Example: nameoic.com (bad) versus namelet.com (good).

Was thinking something to do with soundex may be appropriate but it doesn't look like I can use them to produce some sort of comparative score.

PHP code for the win.


Solution

  • Here is a function which should work with the most common of words... It should give you a nice result between 1 (perfect pronounceability according to the rules) to 0.

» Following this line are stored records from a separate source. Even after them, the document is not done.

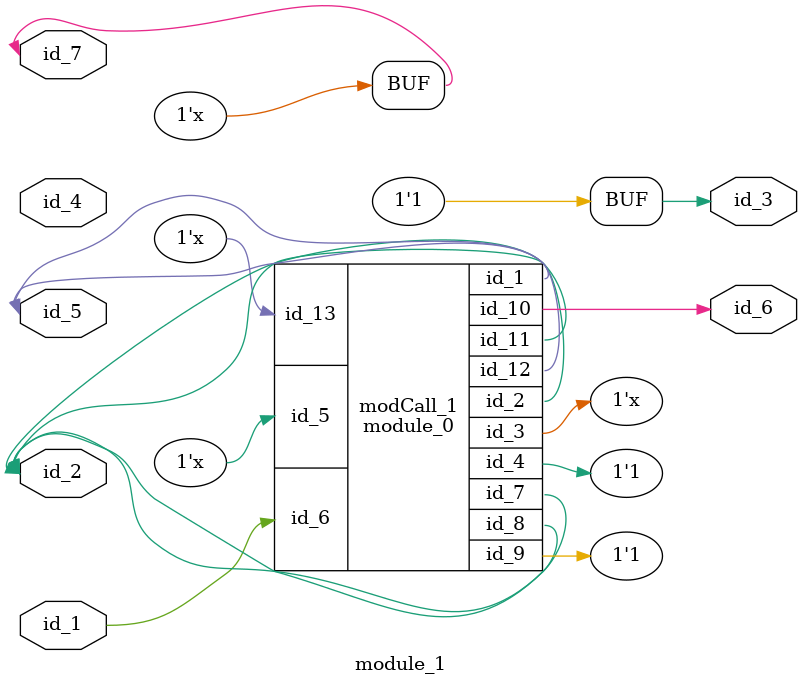
<source format=v>
module module_0 (
    id_1,
    id_2,
    id_3,
    id_4,
    id_5,
    id_6,
    id_7,
    id_8,
    id_9,
    id_10,
    id_11,
    id_12,
    id_13
);
  input wire id_13;
  inout wire id_12;
  inout wire id_11;
  output wire id_10;
  output wire id_9;
  output wire id_8;
  output wire id_7;
  input wire id_6;
  input wire id_5;
  output wire id_4;
  output wire id_3;
  inout wire id_2;
  output wire id_1;
  localparam id_14 = -1'b0;
  assign id_8 = 1;
  wire id_15;
  initial if (-1) id_8 = 1 - id_5;
endmodule
module module_1 (
    id_1,
    id_2,
    id_3,
    id_4,
    id_5,
    id_6,
    id_7
);
  inout wire id_7;
  output wire id_6;
  inout wire id_5;
  input wire id_4;
  output wire id_3;
  inout wire id_2;
  input wire id_1;
  assign id_7 = -1 & id_7;
  module_0 modCall_1 (
      id_5,
      id_2,
      id_7,
      id_3,
      id_7,
      id_1,
      id_2,
      id_2,
      id_3,
      id_6,
      id_2,
      id_5,
      id_7
  );
  assign id_3 = 1;
  assign id_7 = id_4[-1==-1];
endmodule

</source>
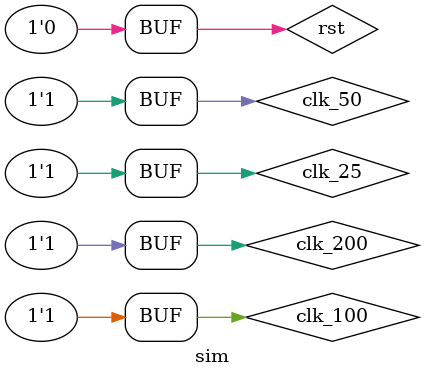
<source format=v>
module sim();

    reg clk_25, clk_50, clk_100, clk_200;

    reg rst;

    initial begin
        rst <= 1'b0;
        #12;
        rst <= 1'b1;
        #30;
        rst <= 1'b0;
    end

    always begin
        clk_25 <= 1'b0;
        #40;
        clk_25 <= 1'b1;
        #40;
    end

    always begin
        clk_50 <= 1'b0;
        #20;
        clk_50 <= 1'b1;
        #20;
    end

    always begin
        clk_100 <= 1'b0;
        #10;
        clk_100 <= 1'b1;
        #10;
    end

    always begin
        clk_200 <= 1'b0;
        #5;
        clk_200 <= 1'b1;
        #5;
    end

    tb_adc_test
    tb_adc_test_dut(
        .clk_25(clk_25),
        .clk_50(clk_50),
        .clk_100(clk_100),
        .clk_200(clk_200),
        .rst(rst)
    );


    // tb_ram2fifo
    // tb_ram2fifo(
    //     .clk(clk_200),
    //     .rst(rst)
    // );




endmodule
</source>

    The following function far from perfect (it doesn't quite like words like Tsunami [0.857]). But it should be fairly easy to tweak for your needs.

    <?php
    // Score: 1
    echo pronounceability('namelet') . "\n";
    
    // Score: 0.71428571428571
    echo pronounceability('nameoic') . "\n";
    
    function pronounceability($word) {
        static $vowels = array
            (
            'a',
            'e',
            'i',
            'o',
            'u',
            'y'
            );
    
        static $composites = array
            (
            'mm',
            'll',
            'th',
            'ing'
            );
    
        if (!is_string($word)) return false;
    
        // Remove non letters and put in lowercase
        $word = preg_replace('/[^a-z]/i', '', $word);
        $word = strtolower($word);
    
        // Special case
        if ($word == 'a') return 1;
    
        $len = strlen($word);
    
        // Let's not parse an empty string
        if ($len == 0) return 0;
    
        $score = 0;
        $pos = 0;
    
        while ($pos < $len) {
            // Check if is allowed composites
            foreach ($composites as $comp) {
                $complen = strlen($comp);
    
                if (($pos + $complen) < $len) {
                    $check = substr($word, $pos, $complen);
    
                    if ($check == $comp) {
                        $score += $complen;
                        $pos += $complen;
                        continue 2;
                    }
                }
            }
    
            // Is it a vowel? If so, check if previous wasn't a vowel too.
            if (in_array($word[$pos], $vowels)) {
                if (($pos - 1) >= 0 && !in_array($word[$pos - 1], $vowels)) {
                    $score += 1;
                    $pos += 1;
                    continue;
                }
            } else { // Not a vowel, check if next one is, or if is end of word
                if (($pos + 1) < $len && in_array($word[$pos + 1], $vowels)) {
                    $score += 2;
                    $pos += 2;
                    continue;
                } elseif (($pos + 1) == $len) {
                    $score += 1;
                    break;
                }
            }
    
            $pos += 1;
        }
    
        return $score / $len;
    }